Gov. Eliot Spitzer on Monday detailed a plan to better help the working poor rise from welfare to the middle class, including lowering the costs and increasing the availability of housing and day care.

Spitzer ordered 17 state agencies to team up to try to end what he has called a “perfect storm of unaffordability.” The Economic Security Cabinet will also provide ways to improve job opportunities, training and education for families to move from welfare to the work force. The aim, Spitzer said, is a sustainable job that pays expenses and help a family become financially secure.

Advocates for the poor have long complained that government has done too little to bolster the working poor who, through extra training, education, services or by law left social services during the welfare reform efforts of the late 1990s.

Spitzer’s attention on Monday was welcomed even by some advocates for the poor who criticized the Democrat less than two weeks ago for vetoing a welfare-to-work bill. That bill would have required government to train recipients for higher-paying, “sustainable wage” jobs. Under the bill, local and state governments would have had to train recipients for jobs that pay $17 an hour or more and to find training and openings for nontraditional employment, such as women in construction. Spitzer said then that the Legislature’s bill was “neither targeted effectively nor administratively realistic.”

The Hunger Action Network of New York State had been disappointed by the veto, but applauded Spitzer’s action on Monday.

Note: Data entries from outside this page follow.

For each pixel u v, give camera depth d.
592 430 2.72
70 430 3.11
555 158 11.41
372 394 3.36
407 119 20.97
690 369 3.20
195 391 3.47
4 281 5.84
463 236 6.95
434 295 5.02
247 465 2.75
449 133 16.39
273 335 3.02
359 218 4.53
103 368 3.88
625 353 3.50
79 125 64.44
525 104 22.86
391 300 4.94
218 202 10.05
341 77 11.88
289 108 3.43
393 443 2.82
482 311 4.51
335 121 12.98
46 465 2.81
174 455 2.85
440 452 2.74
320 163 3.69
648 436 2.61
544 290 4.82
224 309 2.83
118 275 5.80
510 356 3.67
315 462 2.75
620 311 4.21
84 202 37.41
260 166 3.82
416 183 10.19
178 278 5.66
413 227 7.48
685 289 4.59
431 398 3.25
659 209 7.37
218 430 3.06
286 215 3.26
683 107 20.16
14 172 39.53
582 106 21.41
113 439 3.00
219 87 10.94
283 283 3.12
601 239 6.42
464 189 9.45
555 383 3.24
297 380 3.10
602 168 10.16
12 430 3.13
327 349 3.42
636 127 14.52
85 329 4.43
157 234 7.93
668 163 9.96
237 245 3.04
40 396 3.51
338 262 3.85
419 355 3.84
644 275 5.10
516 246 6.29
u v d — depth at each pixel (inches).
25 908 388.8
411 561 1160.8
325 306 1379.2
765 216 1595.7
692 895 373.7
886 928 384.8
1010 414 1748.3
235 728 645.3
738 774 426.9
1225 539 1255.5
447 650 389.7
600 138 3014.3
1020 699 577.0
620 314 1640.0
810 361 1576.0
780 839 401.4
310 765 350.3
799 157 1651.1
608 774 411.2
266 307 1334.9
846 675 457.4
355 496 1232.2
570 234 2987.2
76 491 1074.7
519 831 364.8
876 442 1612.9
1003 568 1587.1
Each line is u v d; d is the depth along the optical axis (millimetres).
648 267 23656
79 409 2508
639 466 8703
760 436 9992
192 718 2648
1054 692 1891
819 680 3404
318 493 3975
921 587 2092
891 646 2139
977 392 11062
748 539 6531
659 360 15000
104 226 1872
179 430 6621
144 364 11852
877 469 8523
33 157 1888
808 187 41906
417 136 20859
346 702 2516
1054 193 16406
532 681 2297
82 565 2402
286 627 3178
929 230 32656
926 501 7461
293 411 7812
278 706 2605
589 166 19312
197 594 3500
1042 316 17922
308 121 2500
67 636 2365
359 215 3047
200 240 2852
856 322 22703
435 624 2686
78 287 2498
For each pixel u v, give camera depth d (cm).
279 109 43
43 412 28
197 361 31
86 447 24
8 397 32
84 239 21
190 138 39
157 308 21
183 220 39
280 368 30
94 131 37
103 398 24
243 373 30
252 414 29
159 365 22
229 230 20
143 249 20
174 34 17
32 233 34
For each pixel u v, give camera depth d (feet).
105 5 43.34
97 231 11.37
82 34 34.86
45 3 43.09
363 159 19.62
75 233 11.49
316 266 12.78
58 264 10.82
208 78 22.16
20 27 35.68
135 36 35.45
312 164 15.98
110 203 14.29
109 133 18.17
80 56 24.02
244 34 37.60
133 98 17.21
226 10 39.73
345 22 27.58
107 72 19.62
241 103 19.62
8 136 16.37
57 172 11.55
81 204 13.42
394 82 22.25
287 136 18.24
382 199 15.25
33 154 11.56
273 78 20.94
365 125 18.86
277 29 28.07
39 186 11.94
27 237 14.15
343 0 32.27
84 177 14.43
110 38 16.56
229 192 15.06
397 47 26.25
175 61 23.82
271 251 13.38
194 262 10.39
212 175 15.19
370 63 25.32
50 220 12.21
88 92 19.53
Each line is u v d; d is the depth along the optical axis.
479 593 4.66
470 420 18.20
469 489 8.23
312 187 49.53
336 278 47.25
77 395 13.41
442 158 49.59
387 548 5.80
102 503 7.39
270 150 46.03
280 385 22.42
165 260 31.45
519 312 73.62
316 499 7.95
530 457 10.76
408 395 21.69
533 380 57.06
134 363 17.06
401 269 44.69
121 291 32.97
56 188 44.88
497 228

“The state needs to be making better policy choices to truly build ‘one New York’ for all of our residents, including the working poor and working people on welfare,” said Bich Ha Pham, executive director of Hunger Action of New York State. “Almost a half a million people receiving welfare in our state have dreams of joining the middle class and becoming economically secure.” But she said too many aren’t able to benefit from education and job training.

State data shows there are about 530,000 New Yorkers receiving social services now, down from 1.6 million before welfare reform began more than a decade ago.

“I’m rather encouraged by (Spitzer’s announcement),” said Jillynn Stevens of the Federation of Protestant Welfare Agencies. She said, however, it should be expanded. “He’s talking about working New Yorkers who are not on welfare, but there also needs to be a meaningful intervention to help those who did fall into the safety net and (back) on welfare.”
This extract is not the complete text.